With Version 3, this concept has been reimagined as the Digital Product Backbone. The design has been simplified, and each stage of the product lifecycle is now tied to a single, well-defined data object. The result? A model that’s cleaner, easier to understand, and more aligned with how IT actually operates today.

But the change goes beyond simplification. The new backbone reflects the diversity of modern digital products. It’s not just about traditional software or IT services anymore. It extends to:

  • Physical technology like smartphones or IoT devices
  • Automation tools such as RPA bots
  • “As-a-Service” models across infrastructure, platforms, and applications

This evolution delivers both clarity and flexibility. Whether you are managing a mobile app release, rolling out a new device, or orchestrating an automated process, the Digital Product Backbone ensures everything can be represented in a single, consistent way.

This is not just a structural update , it’s the foundation for managing IT in a product-driven, digital-first world.

From Value Chain to Value Network

In earlier versions of the IT4IT Standard, IT delivery was described as a value chain a straight line of activities that turned inputs into outputs. That made sense for traditional IT, where work often flowed step by step.

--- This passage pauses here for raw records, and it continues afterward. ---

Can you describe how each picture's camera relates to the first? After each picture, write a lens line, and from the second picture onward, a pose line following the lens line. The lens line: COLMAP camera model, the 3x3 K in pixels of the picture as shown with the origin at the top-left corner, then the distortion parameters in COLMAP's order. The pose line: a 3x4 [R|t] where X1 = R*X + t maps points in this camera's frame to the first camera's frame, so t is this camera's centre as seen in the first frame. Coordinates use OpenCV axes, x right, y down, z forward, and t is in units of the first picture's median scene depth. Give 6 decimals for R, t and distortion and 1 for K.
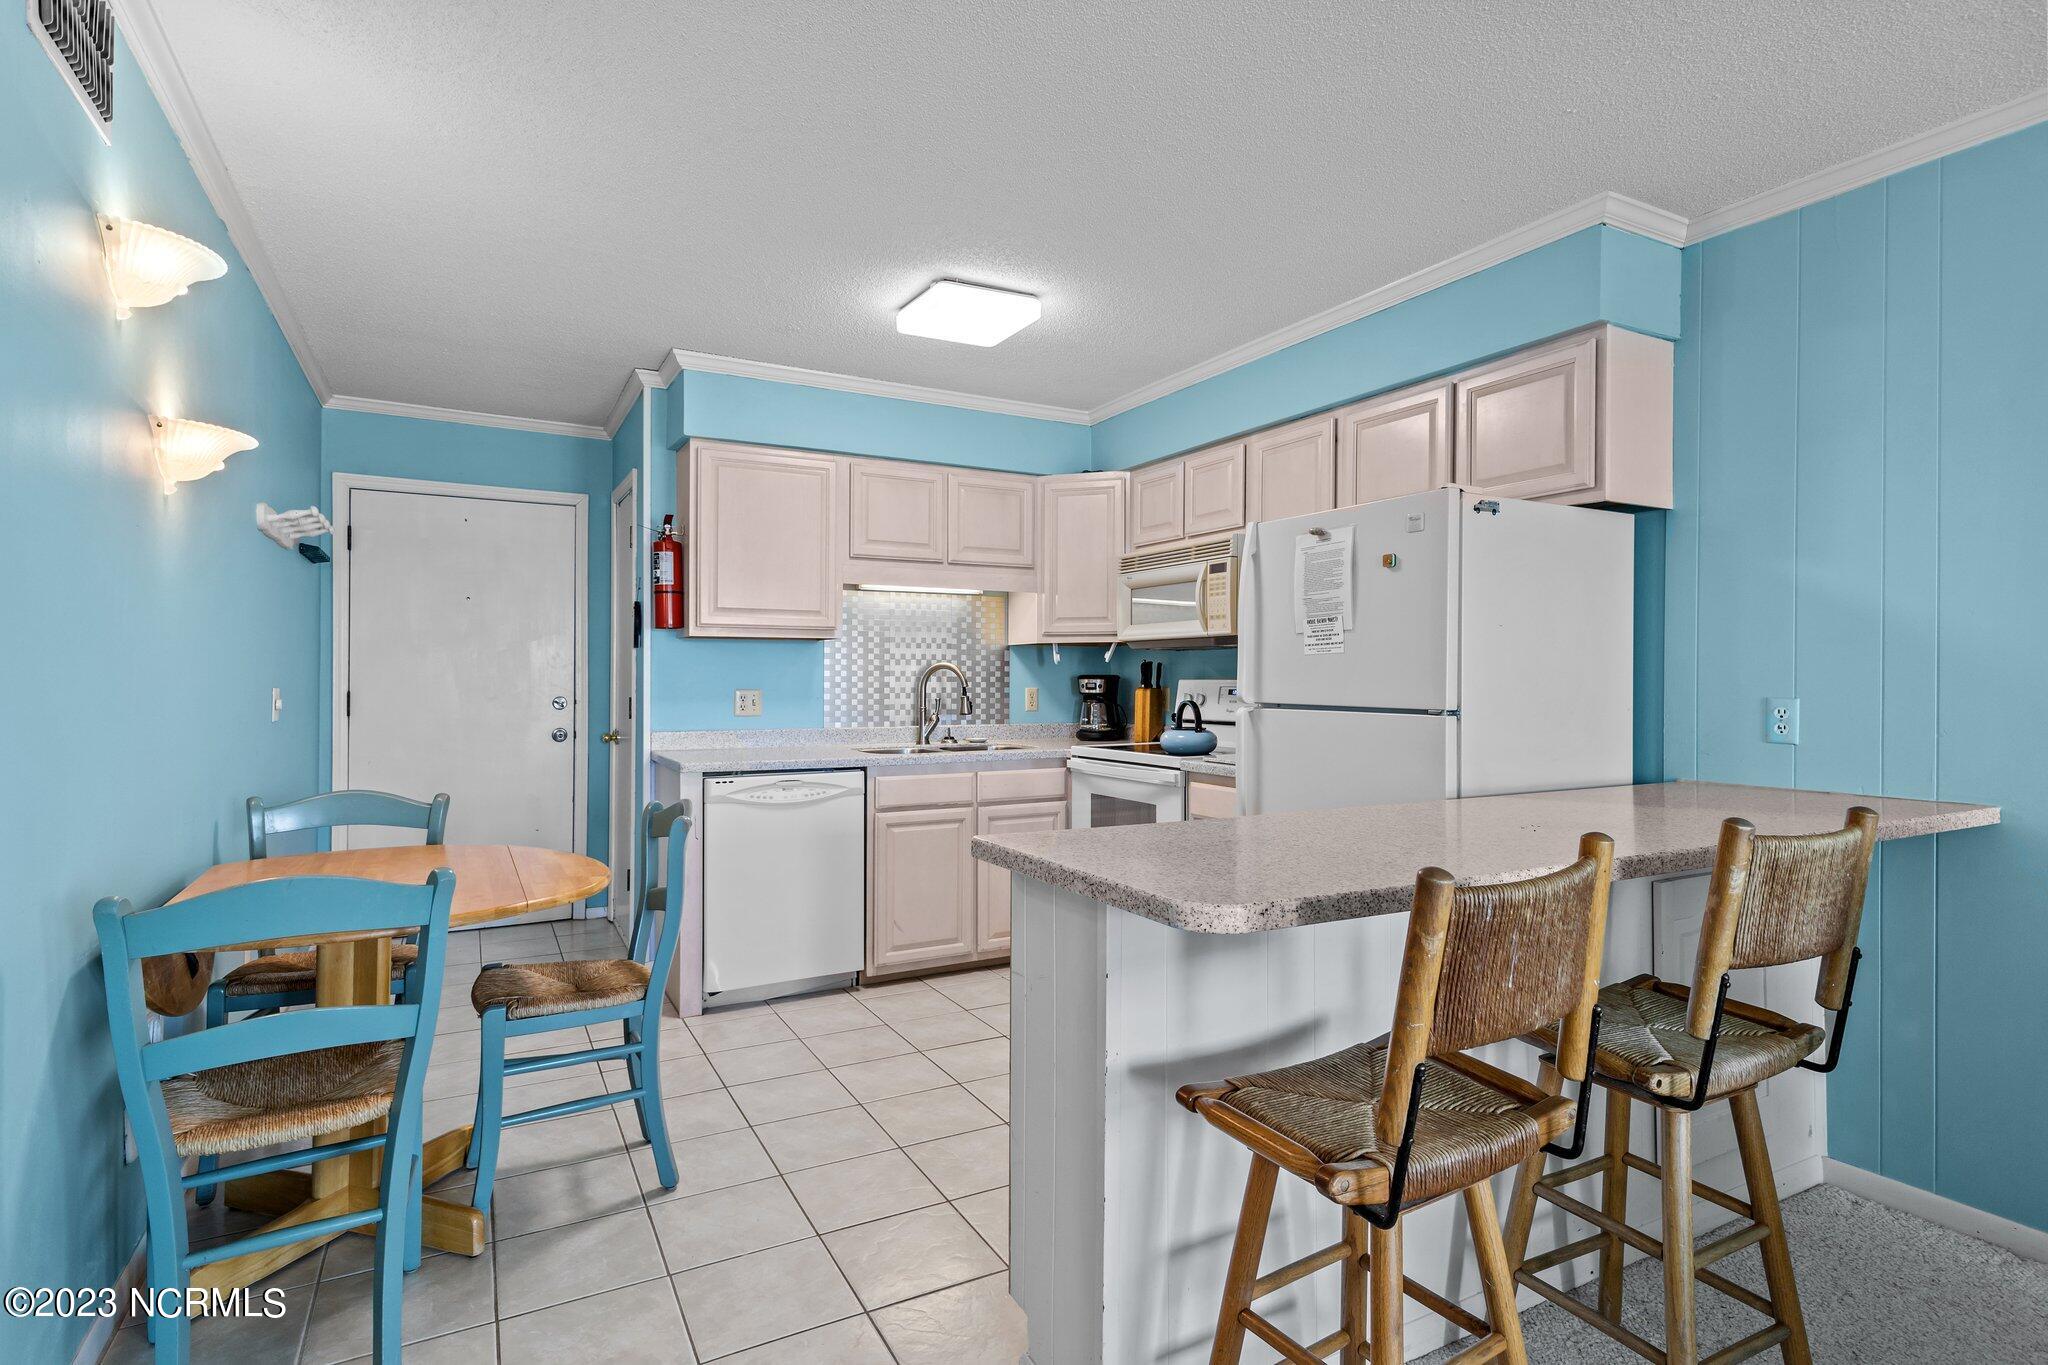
lens RADIAL K [[1021.6, 0, 1027.7], [0, 1021.6, 676.8], [0, 0, 1]] dist [0.016717, 0.000117]
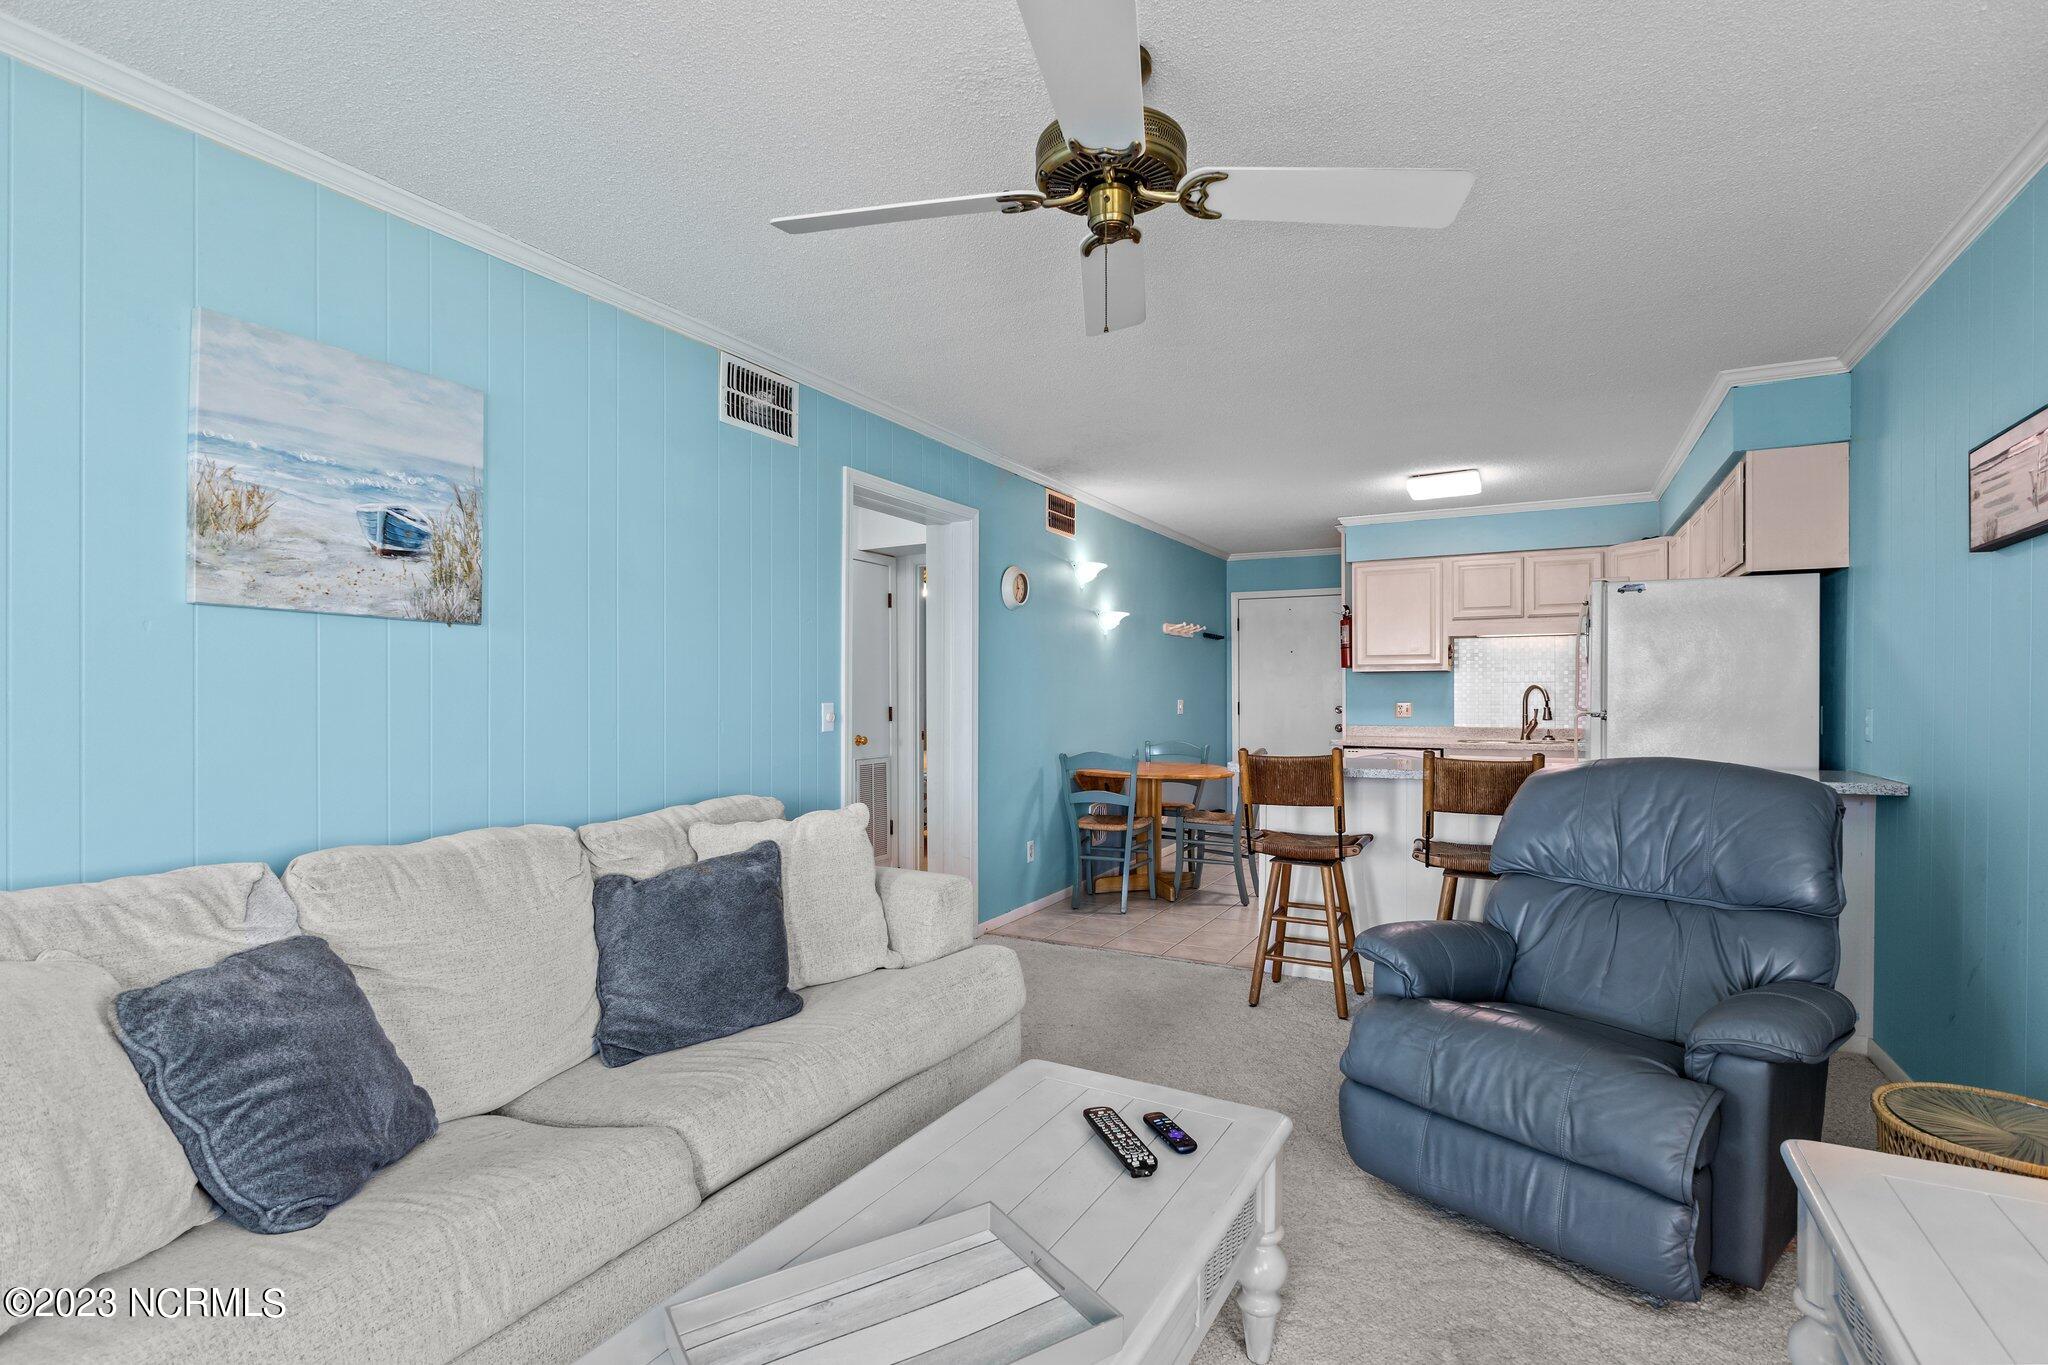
lens RADIAL K [[977.4, 0, 1020.9], [0, 977.4, 691.7], [0, 0, 1]] dist [0.000341, 0.000017]
pose [[0.542673, -0.005181, -0.839928, 0.693944], [0.001790, 0.999986, -0.005011, 0.002327], [0.839942, 0.001216, 0.542675, -0.370708]]
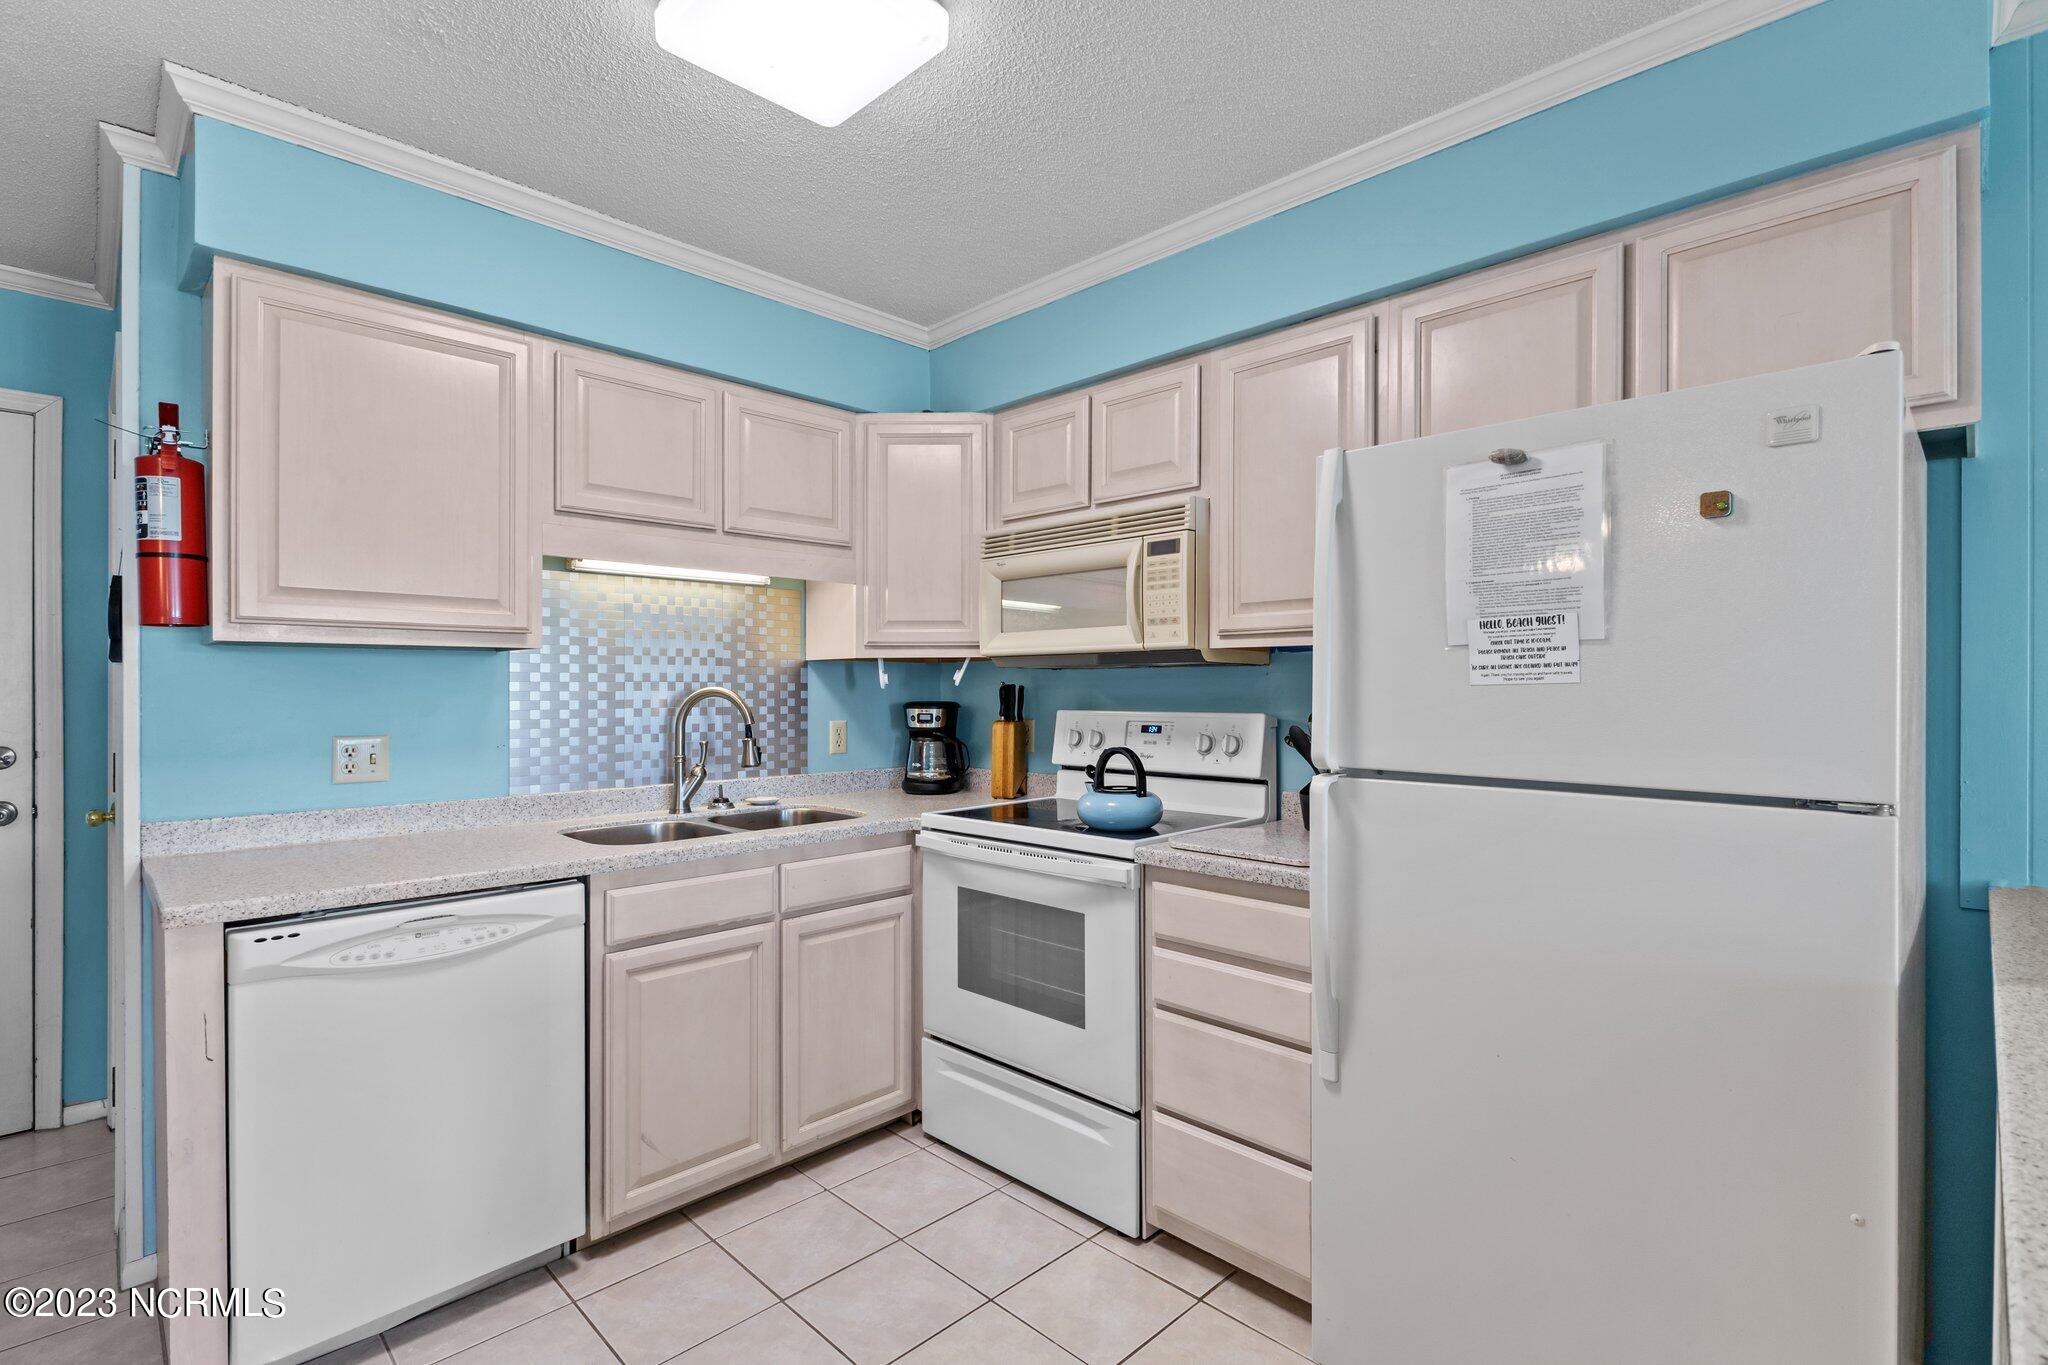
lens RADIAL K [[939.9, 0, 1017.5], [0, 939.9, 692.1], [0, 0, 1]] dist [-0.000176, 0.000078]
pose [[0.960332, -0.003561, 0.278836, -0.064066], [0.002176, 0.999984, 0.005273, -0.013493], [-0.278850, -0.004457, 0.960324, 0.374598]]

But the digital world doesn’t operate in straight lines anymore.

With Version 3, IT4IT introduces the idea of a Digital Value Network. Instead of a rigid sequence, value is now seen as something collaborative, multi-directional, and interconnected a web of contributions that all feed into the digital experience.

And it is not just IT teams building and running software. Today, marketing, legal, procurement, HR, finance, and even external partners are part of the ecosystem that shapes how digital products are created, delivered, and improved.

Although the Value Network isn’t yet part of the formal IT4IT architecture, it is an important conceptual shift. It gives us a more realistic way to describe how value is created in digital businesses today not in silos, not in a straight line, but in a network of people, processes, and technology working together.

Reimagining the Value Streams

One of the biggest changes in IT4IT Version 3 is the complete redesign of the value streams.

In earlier versions, there were four:

  • Strategy to Portfolio
  • Requirement to Deploy
  • Request to Fulfill
  • Detect to Correct

While useful, these streams often mirrored old IT departmental boundaries and unintentionally reinforced silos.

Version 3 breaks down those silos with seven new value streams, each reflecting the real-world journey of a digital product from idea to operation:

  • Evaluate – Make strategic decisions about which products should exist and how they are performing.
  • Explore – Shape product ideas, plan features, and start design work.
  • Integrate – Develop and test the product.
  • Release – Package, approve, and prepare the product for launch.
  • Deploy – Move products into production environments.
  • Fulfill – Deliver entitlements and access to customers.
  • Operate – Monitor, maintain, and continuously optimize in real time.

Image Source – The Open Group

This new structure is much closer to how modern IT teams actually work whether that’s Agile squads, DevOps pipelines, or platform engineering groups. Each value stream is clearly defined, interconnected, and designed to support end-to-end traceability, continuous delivery, and collaboration.

In short, the value streams now mirror the digital product lifecycle itself making IT4IT a more practical and future-ready guide.